We used custom-written Matlab (The MathWorks, Inc., Natick, MA) code to synthesise signals for a rich multimodal quantitative MRI protocol encompassing of DW, qMT, IR and multi-TE imaging with shared imaging readout (protocol in Table 1, matching our rich in vivo MRI protocol). The total voxel-wise noise-free magnitude signal $S_{\text{TOT}}$ was obtained as the weighted sum of the signals from WM, GM and CSF, i.e.

$$S_{\text{TOT}}=\text{ }{v}_{\text{WM}}{S}_{\text{WM}}+v_{\text{GM}}{S}_{\text{GM}}+v_{\text{CSF}}{S}_{\text{CSF}},$$ (1)

where $v_{\text{WM}}+v_{\text{GM}}+v_{\text{CSF}}=1$.

Table 1.

Sequence parameters used to simulate synthetic multimodal spinal cord scans. In the table, DW, qMT, IR and multi-TE stand respectively for diffusion-weighted, quantitative magnetisation transfer, inversion recovery and multi-echo time. All of DW, qMT, IR and multi-TE imaging rely on the same spin echo EPI readout with long TR (i.e. such that it is hypothesised that TR ​≫ ​T1). For qMT, each of the 4 repetitions of 11 ​MT-weighted measurements is characterised by a different delay between the end of the off-resonance pulse train and the readout, i.e. {17, 95, 173, 251} ms. The off-resonance pulse train in qMT was made of 25 sinc-Gaussian pulses (bandwidth: 122 ​Hz), each lasting 15 ​ms and with inter-pulse delay of 15 ​ms (Battiston et al., 2018a).

Scan	Echo time TE [ms]	Inversion time TI [ms]	Diffusion encoding strength b [s/mm2]	Off-resonance pulse flip angle$\mathit{\theta }$ [°]	Off-resonance pulse offset frequency$\Delta {\mathit{f}}_{\mathit{c}}$ [KHz]
DW imaging	72	No inversion pulse used	{0, 300, 1000, 2000, 2800} s/mm2 with {8, 4, 10, 18, 28} directions	No off-resonance pulse used	No off-resonance pulse used
qMT imaging	24	No inversion pulse used	No diffusion encoding used	4 repetitions of {0, 426, 433, 524, 1429, 1438, 1440, 1459, 1460, 1462, 1465}	4 repetitions of {0.00, 1.07, 1.00, 2.70, 14.13, 3.78, 13.60, 1.05, 1.01, 3.76, 8.39}
IR imaging	24	12 linearly spaced in [200, 2300] ms	No diffusion encoding used	No off-resonance pulse used	No off-resonance pulse used
multi-TE imaging	{25, 40, 55, 70, 85, 100, 200}	No inversion pulse used	No diffusion encoding used	No off-resonance pulse used	No off-resonance pulse used

For each measurement characterised by sequence parameters $({\text{T}}_{\text{E}}$, ${\text{T}}_{\text{I}}$, $b$, $\mathbf{g}$, $\theta$, $\text{Δ}{f}_c)$ (respectively: echo time, inversion time, diffusion-weighting strength or b-value, diffusion gradient direction, off-resonance pulse flip angle, off-resonance pulse offset frequency), we synthesised each of $S_{\text{WM}}$, $S_{\text{GM}}$ and $S_{\text{CSF}}$ as:

$$S=\rho e^{-\frac{{\text{T}}_{\text{E}}}{{\text{T}}_2}}|1-2e^{-\frac{{\text{T}}_{\text{I}}}{{\text{T}}_1}}|e^{-b{\mathbf{g}}^{\text{T}}\left(\left(\text{AD-RD}\right){\mathbf{zz}}^{\text{T}}+\text{RD}\mathbf{I}\right)\mathbf{g}}w(\theta ,\text{Δ}{f}_c;{\text{T}}_1{\text{,T}}_2^{\text{F}},k,{\text{T}}_2^{\text{B}},\text{BPF}).$$ (2)

_LISTED ENTRIES_

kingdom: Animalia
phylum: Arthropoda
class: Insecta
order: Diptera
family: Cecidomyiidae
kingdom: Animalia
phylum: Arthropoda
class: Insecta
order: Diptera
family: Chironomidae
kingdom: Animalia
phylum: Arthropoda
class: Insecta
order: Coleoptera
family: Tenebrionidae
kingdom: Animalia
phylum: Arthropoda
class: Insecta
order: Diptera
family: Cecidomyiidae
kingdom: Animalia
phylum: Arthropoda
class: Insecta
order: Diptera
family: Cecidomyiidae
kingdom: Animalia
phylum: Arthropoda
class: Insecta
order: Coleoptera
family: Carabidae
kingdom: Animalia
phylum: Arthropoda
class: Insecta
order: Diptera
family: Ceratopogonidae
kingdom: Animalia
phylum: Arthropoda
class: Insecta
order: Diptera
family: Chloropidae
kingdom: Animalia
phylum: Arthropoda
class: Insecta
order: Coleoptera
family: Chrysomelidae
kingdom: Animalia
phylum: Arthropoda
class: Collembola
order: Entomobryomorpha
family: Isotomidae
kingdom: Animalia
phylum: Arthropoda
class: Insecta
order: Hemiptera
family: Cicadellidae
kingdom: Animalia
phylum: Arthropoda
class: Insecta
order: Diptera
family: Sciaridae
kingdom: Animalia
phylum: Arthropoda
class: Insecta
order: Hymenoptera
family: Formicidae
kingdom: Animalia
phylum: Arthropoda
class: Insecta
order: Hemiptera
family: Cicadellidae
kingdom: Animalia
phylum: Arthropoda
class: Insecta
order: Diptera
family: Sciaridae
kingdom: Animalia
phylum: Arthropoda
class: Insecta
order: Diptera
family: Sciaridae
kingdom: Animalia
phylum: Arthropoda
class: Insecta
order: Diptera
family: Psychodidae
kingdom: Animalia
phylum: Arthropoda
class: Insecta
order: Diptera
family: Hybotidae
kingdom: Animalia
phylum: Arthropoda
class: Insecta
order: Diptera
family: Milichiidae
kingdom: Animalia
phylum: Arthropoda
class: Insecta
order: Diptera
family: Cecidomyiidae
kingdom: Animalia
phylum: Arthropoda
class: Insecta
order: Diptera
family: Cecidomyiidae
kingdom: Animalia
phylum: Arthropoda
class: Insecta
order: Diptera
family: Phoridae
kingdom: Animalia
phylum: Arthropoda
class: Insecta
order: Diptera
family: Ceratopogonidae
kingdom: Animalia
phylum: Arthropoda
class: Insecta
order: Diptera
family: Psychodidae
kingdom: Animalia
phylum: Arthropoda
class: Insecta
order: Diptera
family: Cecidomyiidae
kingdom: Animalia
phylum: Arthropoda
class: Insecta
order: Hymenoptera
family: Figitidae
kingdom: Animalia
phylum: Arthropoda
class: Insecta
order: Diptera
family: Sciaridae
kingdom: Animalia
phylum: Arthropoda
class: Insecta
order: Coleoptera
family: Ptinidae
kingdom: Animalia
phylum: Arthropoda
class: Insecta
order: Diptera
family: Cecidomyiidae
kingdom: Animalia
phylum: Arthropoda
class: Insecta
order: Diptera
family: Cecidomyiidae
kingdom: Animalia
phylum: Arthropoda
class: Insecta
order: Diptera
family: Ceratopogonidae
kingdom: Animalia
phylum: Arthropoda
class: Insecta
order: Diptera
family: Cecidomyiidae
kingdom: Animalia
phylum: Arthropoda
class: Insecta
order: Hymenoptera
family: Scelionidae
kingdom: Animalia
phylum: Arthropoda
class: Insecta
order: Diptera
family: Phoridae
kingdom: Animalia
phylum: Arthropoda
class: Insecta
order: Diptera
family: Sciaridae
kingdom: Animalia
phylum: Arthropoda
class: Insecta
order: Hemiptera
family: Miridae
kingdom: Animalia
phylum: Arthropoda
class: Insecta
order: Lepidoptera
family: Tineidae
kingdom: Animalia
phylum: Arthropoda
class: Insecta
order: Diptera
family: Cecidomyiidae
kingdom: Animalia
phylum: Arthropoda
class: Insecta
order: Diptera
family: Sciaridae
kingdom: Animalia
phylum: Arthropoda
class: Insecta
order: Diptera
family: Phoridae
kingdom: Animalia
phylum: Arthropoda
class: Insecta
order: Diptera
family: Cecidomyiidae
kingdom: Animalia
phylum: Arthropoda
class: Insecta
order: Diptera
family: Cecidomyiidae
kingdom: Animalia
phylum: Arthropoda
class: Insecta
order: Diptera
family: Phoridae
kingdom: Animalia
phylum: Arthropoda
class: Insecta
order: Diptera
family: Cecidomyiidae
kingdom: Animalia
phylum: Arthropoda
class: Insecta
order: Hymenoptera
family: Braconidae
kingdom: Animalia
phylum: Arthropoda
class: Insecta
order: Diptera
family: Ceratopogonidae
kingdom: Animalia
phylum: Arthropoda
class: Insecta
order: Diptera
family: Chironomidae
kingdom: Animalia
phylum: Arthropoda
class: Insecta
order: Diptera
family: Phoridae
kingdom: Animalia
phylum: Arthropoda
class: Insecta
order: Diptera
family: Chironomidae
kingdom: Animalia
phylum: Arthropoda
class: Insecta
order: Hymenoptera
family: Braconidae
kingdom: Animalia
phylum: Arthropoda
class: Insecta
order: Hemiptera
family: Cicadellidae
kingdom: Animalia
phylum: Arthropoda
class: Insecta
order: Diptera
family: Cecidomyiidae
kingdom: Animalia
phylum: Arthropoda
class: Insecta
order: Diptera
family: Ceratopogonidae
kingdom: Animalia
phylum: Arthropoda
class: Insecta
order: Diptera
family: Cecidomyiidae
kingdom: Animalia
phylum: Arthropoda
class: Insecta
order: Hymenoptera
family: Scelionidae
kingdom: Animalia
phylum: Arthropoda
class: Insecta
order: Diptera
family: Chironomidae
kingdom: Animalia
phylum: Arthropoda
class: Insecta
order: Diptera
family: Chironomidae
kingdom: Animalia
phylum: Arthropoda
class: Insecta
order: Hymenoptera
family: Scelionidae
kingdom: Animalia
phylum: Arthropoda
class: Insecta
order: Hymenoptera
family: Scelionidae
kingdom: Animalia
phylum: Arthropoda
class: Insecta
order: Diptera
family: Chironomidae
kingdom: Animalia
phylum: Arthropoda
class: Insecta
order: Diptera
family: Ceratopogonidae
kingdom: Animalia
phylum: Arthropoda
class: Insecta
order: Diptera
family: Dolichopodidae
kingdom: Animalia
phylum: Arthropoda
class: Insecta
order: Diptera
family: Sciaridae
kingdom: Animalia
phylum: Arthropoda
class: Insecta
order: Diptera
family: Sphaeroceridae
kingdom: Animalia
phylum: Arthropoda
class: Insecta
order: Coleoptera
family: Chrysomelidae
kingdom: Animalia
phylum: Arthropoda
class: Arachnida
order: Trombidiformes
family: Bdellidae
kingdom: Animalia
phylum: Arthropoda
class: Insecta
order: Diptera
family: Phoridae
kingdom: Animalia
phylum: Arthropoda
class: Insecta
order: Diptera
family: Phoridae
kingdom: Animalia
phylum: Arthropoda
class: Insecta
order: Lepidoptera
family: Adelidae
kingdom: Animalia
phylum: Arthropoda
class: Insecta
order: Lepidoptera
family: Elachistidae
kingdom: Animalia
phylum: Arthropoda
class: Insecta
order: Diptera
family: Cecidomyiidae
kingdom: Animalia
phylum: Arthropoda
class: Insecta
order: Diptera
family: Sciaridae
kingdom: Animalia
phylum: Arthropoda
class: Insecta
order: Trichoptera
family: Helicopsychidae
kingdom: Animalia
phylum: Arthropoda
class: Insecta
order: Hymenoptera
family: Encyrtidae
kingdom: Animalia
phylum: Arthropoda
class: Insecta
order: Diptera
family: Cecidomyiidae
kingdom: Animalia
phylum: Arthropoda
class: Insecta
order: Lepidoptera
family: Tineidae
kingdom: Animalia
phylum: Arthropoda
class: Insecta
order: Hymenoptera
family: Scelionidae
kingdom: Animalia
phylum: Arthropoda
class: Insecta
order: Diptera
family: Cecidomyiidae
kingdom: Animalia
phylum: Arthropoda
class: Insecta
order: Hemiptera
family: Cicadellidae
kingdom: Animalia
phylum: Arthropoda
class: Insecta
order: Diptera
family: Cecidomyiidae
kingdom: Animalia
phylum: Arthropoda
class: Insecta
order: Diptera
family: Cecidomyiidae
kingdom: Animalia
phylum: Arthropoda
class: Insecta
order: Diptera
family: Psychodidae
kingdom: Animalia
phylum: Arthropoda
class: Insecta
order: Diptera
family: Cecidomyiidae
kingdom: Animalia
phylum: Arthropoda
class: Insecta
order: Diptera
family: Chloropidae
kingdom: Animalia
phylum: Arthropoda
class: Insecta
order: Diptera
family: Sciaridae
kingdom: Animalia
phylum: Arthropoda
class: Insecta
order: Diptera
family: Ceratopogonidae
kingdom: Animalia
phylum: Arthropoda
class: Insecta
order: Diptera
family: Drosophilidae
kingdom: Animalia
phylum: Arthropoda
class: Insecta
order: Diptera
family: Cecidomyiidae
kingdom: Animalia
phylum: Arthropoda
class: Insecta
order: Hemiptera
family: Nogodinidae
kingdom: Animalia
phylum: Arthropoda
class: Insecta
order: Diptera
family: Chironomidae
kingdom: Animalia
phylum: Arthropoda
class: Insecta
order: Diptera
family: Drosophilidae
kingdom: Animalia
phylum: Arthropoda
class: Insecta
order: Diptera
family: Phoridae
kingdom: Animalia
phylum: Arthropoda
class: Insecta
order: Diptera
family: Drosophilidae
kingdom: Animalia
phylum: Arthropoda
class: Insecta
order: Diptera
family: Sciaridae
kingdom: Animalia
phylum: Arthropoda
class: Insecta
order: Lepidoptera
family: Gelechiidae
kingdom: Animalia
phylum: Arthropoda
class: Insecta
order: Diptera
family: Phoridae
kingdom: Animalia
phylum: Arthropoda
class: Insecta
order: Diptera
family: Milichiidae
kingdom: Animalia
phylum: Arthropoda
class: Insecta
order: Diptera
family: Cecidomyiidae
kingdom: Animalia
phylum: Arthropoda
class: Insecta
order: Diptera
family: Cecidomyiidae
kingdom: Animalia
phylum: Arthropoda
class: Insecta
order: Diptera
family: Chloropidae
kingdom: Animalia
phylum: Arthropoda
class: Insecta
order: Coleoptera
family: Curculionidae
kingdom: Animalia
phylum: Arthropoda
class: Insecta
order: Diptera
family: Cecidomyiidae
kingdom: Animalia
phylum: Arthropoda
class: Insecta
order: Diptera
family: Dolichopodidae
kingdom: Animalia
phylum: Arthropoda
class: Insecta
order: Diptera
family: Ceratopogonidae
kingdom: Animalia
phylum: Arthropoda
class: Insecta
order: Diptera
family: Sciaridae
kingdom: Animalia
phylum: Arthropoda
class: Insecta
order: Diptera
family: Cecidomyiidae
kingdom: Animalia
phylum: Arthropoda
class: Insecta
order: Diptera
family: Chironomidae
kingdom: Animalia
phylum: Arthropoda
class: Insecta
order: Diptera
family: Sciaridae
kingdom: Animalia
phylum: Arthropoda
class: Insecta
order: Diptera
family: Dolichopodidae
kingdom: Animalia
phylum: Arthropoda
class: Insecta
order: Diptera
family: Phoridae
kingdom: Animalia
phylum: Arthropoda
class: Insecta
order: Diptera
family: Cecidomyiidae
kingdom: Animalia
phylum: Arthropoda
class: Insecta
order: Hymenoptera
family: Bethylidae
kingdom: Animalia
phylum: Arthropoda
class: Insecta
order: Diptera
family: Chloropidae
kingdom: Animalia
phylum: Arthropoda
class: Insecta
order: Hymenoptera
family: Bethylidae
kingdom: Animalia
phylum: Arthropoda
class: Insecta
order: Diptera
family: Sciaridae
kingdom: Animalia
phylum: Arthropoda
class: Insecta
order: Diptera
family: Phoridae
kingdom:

_WHAT TO DO_
According to the MRI simulation text, how many sinc-Gaussian pulses made up the off-resonance pulse train in qMT? The entries have nothing to do with the MRI simulation text.

_EXPECTED OUTPUT_
25 pulses.